Since Jan. 17, Mora was released with the help of his lawyer Prerna Lal, who works for the East Bay Community Law Center. But to some students, the event exemplifies the reality of being an undocumented student attending a UC campus.

“After seeing how UC Berkeley responded to Luis’s detainment, personally I’m just scared that if that were happened to me UC Santa Barbara wouldn’t do anything,” said Mariel Islas, a fourth year undocumented student who studies history at UCSB. Islas was one of the many student activists who used Twitter to tweet and bring awareness to the situation.

She says that the University of California system at-large should have handled the situation better.

“It responded very poorly. The UC itself should be ashamed for not doing enough,” Islas said.  

Islas said she feels that UC President Janet Napolitano’s lack of a statement on Mora’s behalf was disappointing, especially since all of the UCs are technically under one system. Furthermore, Islas said that undocumented students are used as publicity stunts for the system to present itself as being cultural accepting and diverse.

While Mora was detained, students activists and organizations like Rising Immigrant Scholars through Education (RISE), worked tirelessly to free him. A hashtag called #FreeLuis started on Twitter which eventually caught the eyes of prominent California politicians like Senator Kamala Harris, Representative Dianne Feinstein, and Representative Barbara Lee.

But while an awareness of the problem was growing, UCB took until Jan. 8, more than a week, to release any statement regarding More. Even then, the statement did not mention his name.

“I sent a message of support and solidarity to the Berkeley students who are making extraordinary efforts to secure the release of our student detained near the U.S.-Mexico border,” according to the statement. 

Such a response was disingenuous to RISE. In a statement to the Daily Cal, they responded, “To this day, Chancellor Christ has not sent any message directly to any of the students who have mobilized in support of Luis Mora, nor has she explained anything regarding privacy laws.
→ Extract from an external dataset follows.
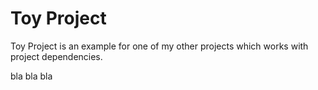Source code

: # Toy Project

Toy Project is an example for one of my other projects which works with project dependencies.

bla bla bla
Her silence has been absolute.”

For students who are dealing with similar issues, Diana Valdivia says that the Undocumented Student Services here at UCSB does provide resources.

Valdivia says that the Undocumented Student Services has a legal services program that is in partnership with the UC Immigrant Legal Service Center, which is based out of the University of California, Davis law school.

“I think in general we are just aware that it could happen for folks, whether they are students or family members,” Valdivia said. “So these conversations continue to happen about what it looks like to support students in that case.”

An earlier version of this article stated Luis Mora was detained by ICE agents on Jan. 30. He was detained on Dec. 30.